The synergy of dis‐/ordering ensures the superior comprehensive performance of P2‐type Na‐based layered oxide cathodes

• Published in: Carbon neutralization (Print) Vol. 2; no. 2; pp. 235 - 244
• Main Authors: Gan, Lu, Yuan, Xin‐Guang, Han, Jia‐Jun, Li, Jiaxin, Zheng, Lituo, Yao, Hu‐Rong
• Format: Journal Article
• Language: English
• Published: Wenzhou John Wiley & Sons, Inc 01.03.2023; Wiley
• Subjects: comprehensive performance; Crystal structure; Energy consumption; layered oxides; Lithium; Na+/vacancy disordering; Phase transitions; sodium‐ion batteries; Spectrum analysis; transition meal ordering
• ISSN: 2769-3325; 2769-3333; 2769-3325
• DOI: 10.1002/cnl2.53

Two kinds of crystal orderings in layered oxides typically exhibit opposite influences on performances: Na+/vacancy ordering in alkali metal layers with an unfavorable effect on electrochemical performance and the cation ordering in transition metal layers with a positive effect on air stability. However, because the two kinds of orderings are associated with each other and often occur at the same time, it is difficult to achieve an excellent comprehensive performance. Herein, we propose a strategy of introducing a new cation ordering to construct the coexistence of Na+ disordering and transition metal ordering.
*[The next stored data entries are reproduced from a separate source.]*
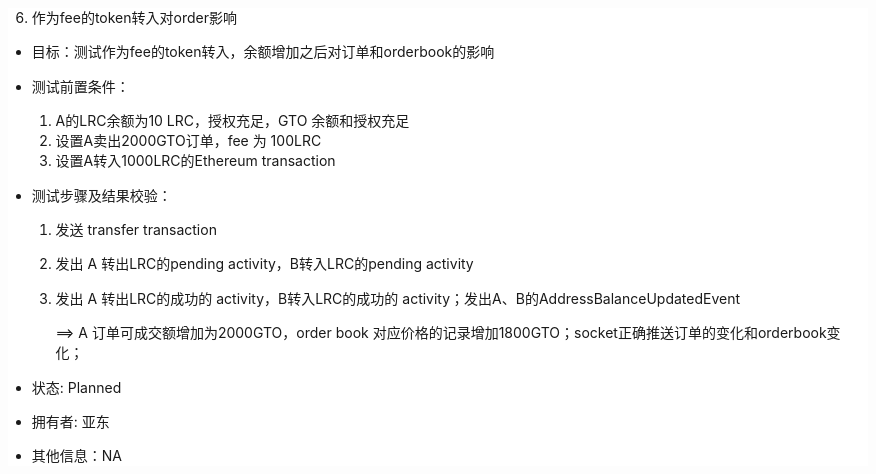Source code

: 6.    作为fee的token转入对order影响

   - 目标：测试作为fee的token转入，余额增加之后对订单和orderbook的影响

   - 测试前置条件：

     1. A的LRC余额为10 LRC，授权充足，GTO 余额和授权充足
     2. 设置A卖出2000GTO订单，fee 为 100LRC
     3. 设置A转入1000LRC的Ethereum transaction

   - 测试步骤及结果校验：

     1. 发送 transfer  transaction

     2. 发出 A 转出LRC的pending activity，B转入LRC的pending activity

     3. 发出 A 转出LRC的成功的 activity，B转入LRC的成功的 activity；发出A、B的AddressBalanceUpdatedEvent

        ==> A 订单可成交额增加为2000GTO，order book 对应价格的记录增加1800GTO；socket正确推送订单的变化和orderbook变化；

   - 状态: Planned

   - 拥有者: 亚东

   - 其他信息：NA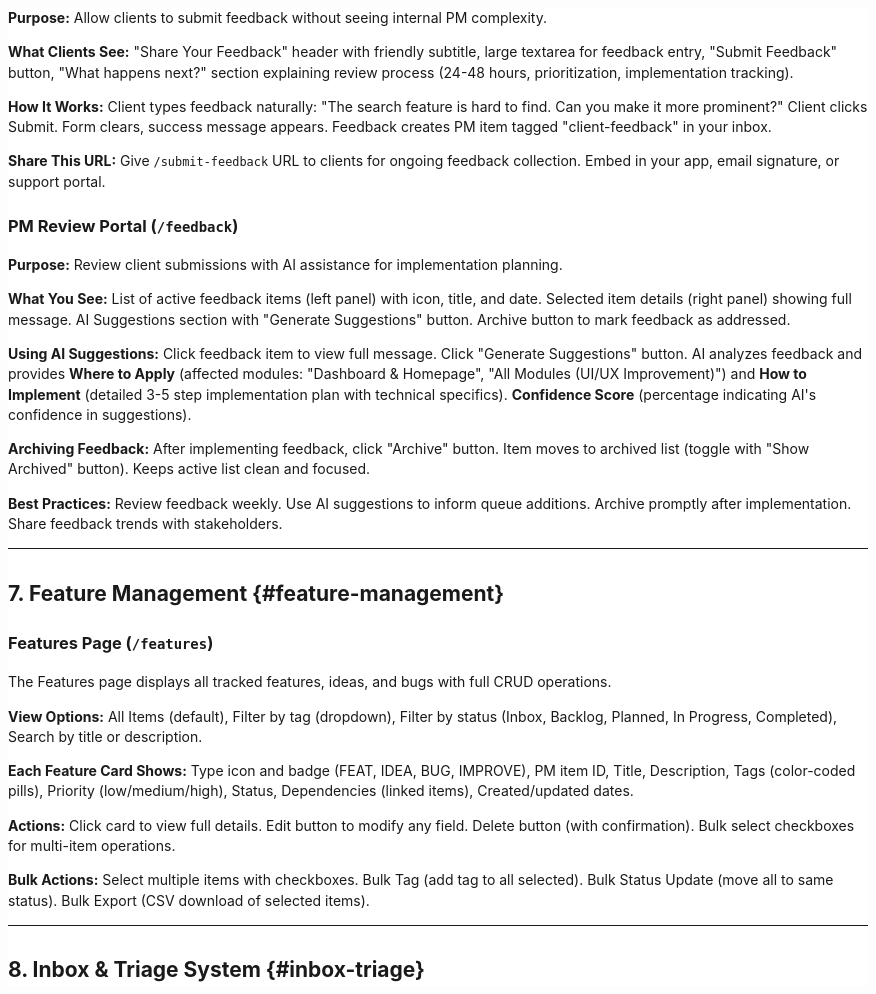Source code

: **Purpose:** Allow clients to submit feedback without seeing internal PM complexity.

**What Clients See:** "Share Your Feedback" header with friendly subtitle, large textarea for feedback entry, "Submit Feedback" button, "What happens next?" section explaining review process (24-48 hours, prioritization, implementation tracking).

**How It Works:** Client types feedback naturally: "The search feature is hard to find. Can you make it more prominent?" Client clicks Submit. Form clears, success message appears. Feedback creates PM item tagged "client-feedback" in your inbox.

**Share This URL:** Give `/submit-feedback` URL to clients for ongoing feedback collection. Embed in your app, email signature, or support portal.

### PM Review Portal (`/feedback`)

**Purpose:** Review client submissions with AI assistance for implementation planning.

**What You See:** List of active feedback items (left panel) with icon, title, and date. Selected item details (right panel) showing full message. AI Suggestions section with "Generate Suggestions" button. Archive button to mark feedback as addressed.

**Using AI Suggestions:** Click feedback item to view full message. Click "Generate Suggestions" button. AI analyzes feedback and provides **Where to Apply** (affected modules: "Dashboard & Homepage", "All Modules (UI/UX Improvement)") and **How to Implement** (detailed 3-5 step implementation plan with technical specifics). **Confidence Score** (percentage indicating AI's confidence in suggestions).

**Archiving Feedback:** After implementing feedback, click "Archive" button. Item moves to archived list (toggle with "Show Archived" button). Keeps active list clean and focused.

**Best Practices:** Review feedback weekly. Use AI suggestions to inform queue additions. Archive promptly after implementation. Share feedback trends with stakeholders.

---

## 7. Feature Management {#feature-management}

### Features Page (`/features`)

The Features page displays all tracked features, ideas, and bugs with full CRUD operations.

**View Options:** All Items (default), Filter by tag (dropdown), Filter by status (Inbox, Backlog, Planned, In Progress, Completed), Search by title or description.

**Each Feature Card Shows:** Type icon and badge (FEAT, IDEA, BUG, IMPROVE), PM item ID, Title, Description, Tags (color-coded pills), Priority (low/medium/high), Status, Dependencies (linked items), Created/updated dates.

**Actions:** Click card to view full details. Edit button to modify any field. Delete button (with confirmation). Bulk select checkboxes for multi-item operations.

**Bulk Actions:** Select multiple items with checkboxes. Bulk Tag (add tag to all selected). Bulk Status Update (move all to same status). Bulk Export (CSV download of selected items).

---

## 8. Inbox & Triage System {#inbox-triage}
An absolute solid‐solution reaction mechanism is realized in the Na+ disordered system, resulting in a superior cycling stability of 90.4% retention after 150 cycles and a rate performance of 82.7 mAh g−1 capacity at 10C, much higher than the original 81.3% and 66.4 mAh g−1. Simultaneously, the cation ordering strengthens the interlayer interaction and inhibits the insertion of water molecules from the air, ensuring stable lattice stability and thermostability after air exposure. The synergy of dis‐/ordering configuration provides new insights to design high‐performance layered oxide cathode materials for secondary‐ion batteries. A strategy of introducing new cation ordering in the transition metal layer is proposed to construct the coexistence of Na+ disordering and transition metal ordering characteristics. The synergy of dis‐/ordering configuration ensures the superior comprehensive performance originating from the suppressed P−O phase transition, suppressed Na+ rearrangement, triggered anion redox, and inhibited insertion of foreign molecules.